Not believing that our sport is particularly tough because you can’t replace a trained horse so easily, Marie knows there is nothing that can give you as much pleasure as re-training a spoilt horse and developing that close relationship with a grateful horse. "This hasn’t just happened to me, I have seen it happen to other people, even people that are not experienced but they have acquired some poor, ill-treated horse and because they treat it kindly and with affection, the horse becomes devoted to them, they wait at the gate for them, they call out to them, they follow them around the paddock. But I guess if your main interest is competing and you lose a highly trained horse, it is a bitter blow, but it happens to the professionals all the time: they don’t own the horses they compete on, the owners turn round and sell them; they lose their ride, they can’t afford to let their emotions be involved.”

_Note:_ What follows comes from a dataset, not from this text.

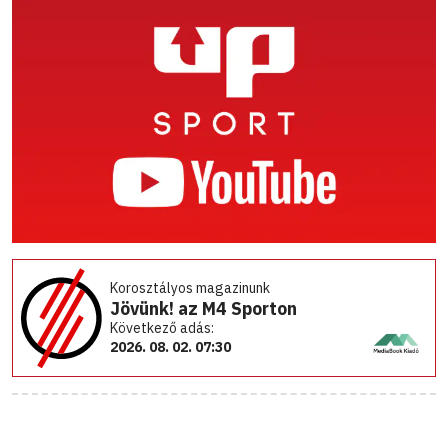
Korosztályos magazinunk
Jövünk! az M4 Sporton
Következő adás:
2026. 08. 02. 07:30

To Marie said it was simply a matter of “move on or never ride again”, and that for her, was not an option. "I could never let that affect my training of the next horse, I just put it out of my head. I never, ever thought of it happening again as I am a fairly positive person. I don’t worry about anything until it happens. I never thought of training as a labour, I enjoyed every bit of it, even when I had to go back to the beginning again. These are the thoughts of an old person, regarding horses; I have not had it easy. I never got the chance to learn to ride properly until I married my second husband, Peter, at age 36. I only had a couple of young ponies, so I started having lessons on them. Old Squish, my first instructor, talked me into dressage riding but I had to breed everything I rode- we could not afford to buy a horse. This was quite time-consuming so it was many years before I had a sizeable dressage horse, but when I finally bred him, he was a very good horse and I sailed through the novice ranks, got to medium and realized I did not have a “deep seat”. I was perched on their backs, hence the long quest to find the ‘deep independent seat” as it is not possible to achieve correct collection without it. That is why Nuno was such a “god” to me because that is when I first began to see the “light” and was able to begin the long road to feeling and correcting all the bad habits I had acquired from learning to ride untutored."
I guess, like Marie, we are all on our own journey and we are just so lucky that these wonderful creatures offer us the chance to share their own journey with them.
Blessed that they happily enter our obsession making us, the people, the riders and maybe even the star athletes that we are, even if it doesn't last as long as we would wish it could.